When flying mounted on Arokh, a dragon, the duo is superior to any ground enemy, but on the other hand, facing flying enemies will require a lot of maneuver and aim. Arokh can target-lock enemies, similar to Rynn, and can use various elemental attacks, like fire, electricity, and sonic waves. When controlling Arokh, the player has free movement in three dimensions, up and down, left and right, forward and backward.

While there is no difficulty setting in the game, there are skill trees implemented into the game to enhance the player’s power output. Experience points, gained through defeating enemies, are the currency to acquire skills in the following three different skill trees: Melee, Archery, and Magic. Skill trees can be built in a balanced manner throughout the game, or the player can choose to specialize in one fighting style to start.

== Plot ==

This game takes place sometime after the events in Order of the Flame. Rynn and Arokh answer a call from the city of Surdana. Lady Myschala of Surdana asks for Rynn and Arokh's assistance. An evil race of three-faced beings known as the Desert Lords has begun rallying the monsters from around the world (similar to how the Dark Union did in Order of the Flame) and have begun enslaving humans. Around the world, there exist four gateways that lead to the world where the dragon mother, Mala-Shae, and her brood have been slumbering since the Dark Wars. Only a Dragon of the Elder Breed can open the gates, and this is why Rynn and Arokh (more specifically, Arokh) are needed to open these gates, so that the humans can once again bond with dragons and fight back against the Desert Lords. Along the way, the two of them must go on various side quests to accomplish goals leading them to the ultimate goal.

== Graphics ==
Graphical improvements have been made for Drakan: The Ancient Gates, being a sequel to Drakan: Order of the Flame, in which the first title was made for PC, while the sequel was made for PlayStation 2. By having a console that can handle an increased workload, more polygons are used to achieve higher detail, while maintaining the same framerate proportions. Rynn, for example, is made up of over 14 times the number of polygons from the first game, while Arokh is composed of around 13 times his counterpart.

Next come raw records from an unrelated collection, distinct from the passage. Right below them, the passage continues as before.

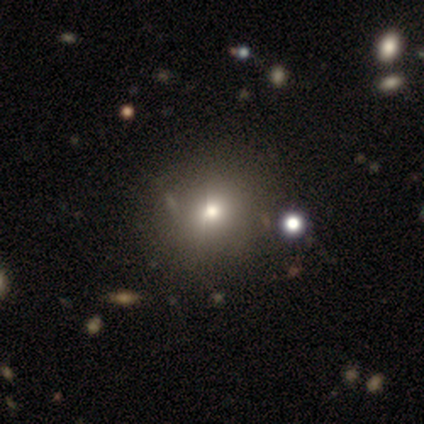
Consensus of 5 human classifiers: Smooth or featured? smooth (60%)
How rounded? round (100%)
Merging? none (60%)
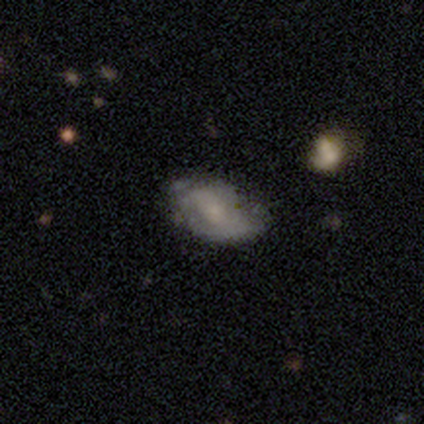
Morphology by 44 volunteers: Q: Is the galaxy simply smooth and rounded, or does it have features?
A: featured or disk — 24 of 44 (55%).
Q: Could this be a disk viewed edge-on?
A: no — 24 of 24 (100%).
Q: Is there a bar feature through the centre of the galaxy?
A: no — 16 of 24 (67%).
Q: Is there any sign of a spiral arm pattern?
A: no — 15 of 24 (62%).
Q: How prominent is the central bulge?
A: none — 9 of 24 (38%).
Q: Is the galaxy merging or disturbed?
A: minor disturbance — 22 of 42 (52%).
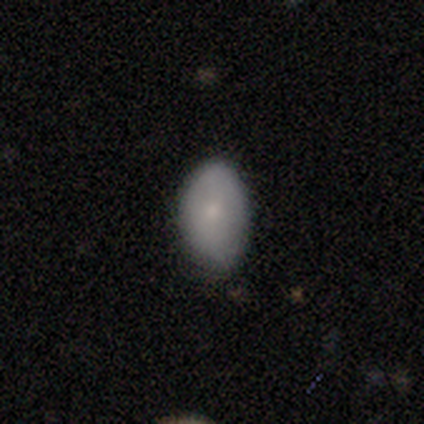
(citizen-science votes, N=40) smooth 75%, featured or disk 18%, star or artifact 8%. Down the decision tree: how rounded — in between (90%); merging — none (73%).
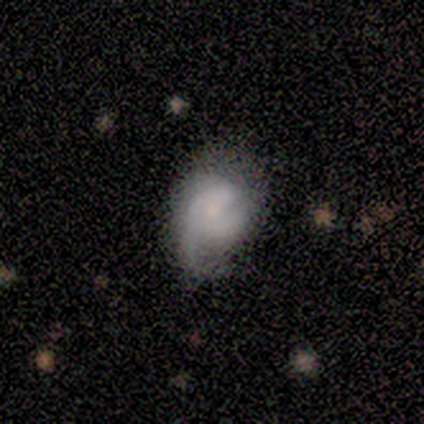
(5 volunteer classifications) This is likely a smooth galaxy (60%). How rounded: likely in between (67%). Merging: marginally minor disturbance (40%, tied with major disturbance).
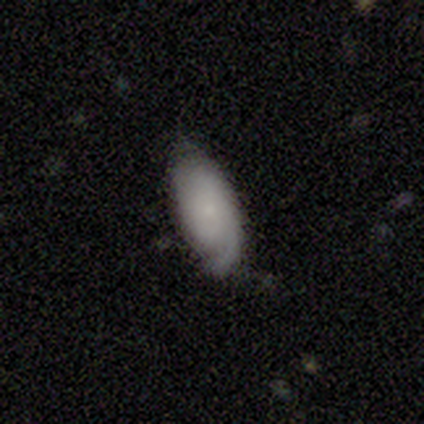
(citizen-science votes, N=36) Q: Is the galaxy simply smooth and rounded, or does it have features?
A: smooth — 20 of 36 (56%).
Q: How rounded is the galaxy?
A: in between — 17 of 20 (85%).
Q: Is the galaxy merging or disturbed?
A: none — 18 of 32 (56%).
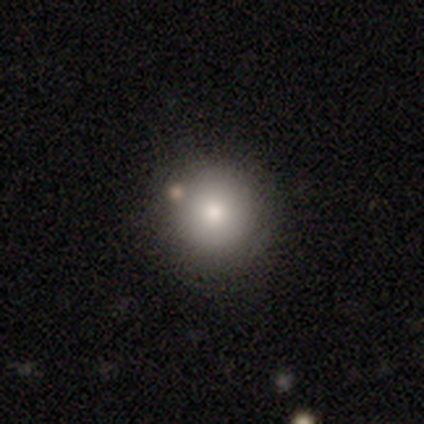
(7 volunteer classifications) smooth 100%, featured or disk 0%, star or artifact 0%. Down the decision tree: how rounded — round (100%); merging — none (100%).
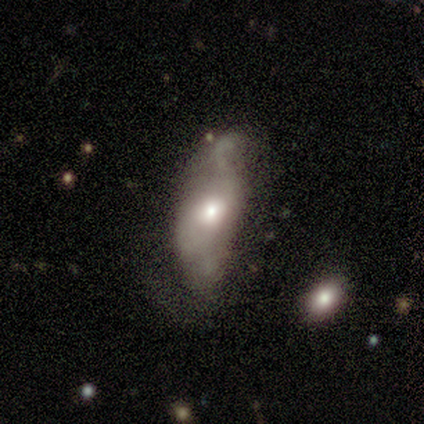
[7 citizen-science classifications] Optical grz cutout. It shows a smooth galaxy with no disk features (43%, tied with featured or disk) that is in between round and cigar-shaped (100%). Merging: none (33%, tied with major disturbance).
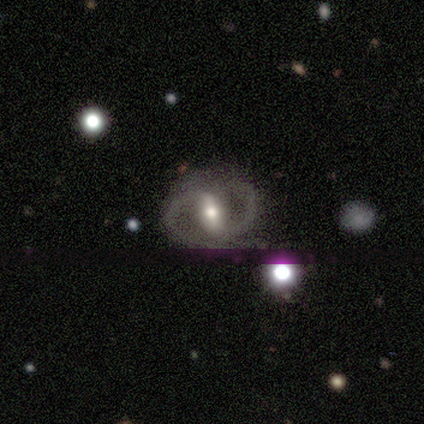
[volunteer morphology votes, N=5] Smooth or featured: featured or disk — 80% (smooth — 20%)
Edge-on disk: no — 100%
Bar: strong — 50% (weak — 25%)
Spiral arms: yes — 50% (tied with no — 50%)
Spiral winding: medium — 100%
Spiral arm count: 2 — 100%
Bulge size: moderate — 75% (small — 25%)
Merging: none — 40% (tied with minor disturbance — 40%)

Ambient settings, like dungeons and castles, are more detailed in terms of depth and contrast. The render distance of fog while flying Arokh has been adjusted to allow for more of the scenery to be seen during travelling and fighting mid-air.

==Reception==

The game received an aggregate score of 78/100 on Metacritic, based on 31 critic reviews. Tom Bramwell of Eurogamer gave the game a 4/10 score, praising the story, humor and combat, but he criticized the large amount of bugs and a lack of variety in gameplay. Doug Perry of IGN was more positive, giving it a 8.1/10 score; he praised the game for its expansive world and combat, while comparing it favorably to The Legend of Zelda: Ocarina of Time. Niel Harris of Electric Playground rated the game a 9.5 out of 10 for its attention to detail, soundscape, and clear focus on gameplay. Reviewing for Yolk magazine, Renan Balanga bemoaned the loading times and the audiovisuals. He rated the game 2½ out of 5 stars.

In its first two weeks the game sold more than 20,000 copies. Between both Drakan: Order of the Flame and Drakan: The Ancient Gates, 250,000 copies sold in total overall, as of 2011.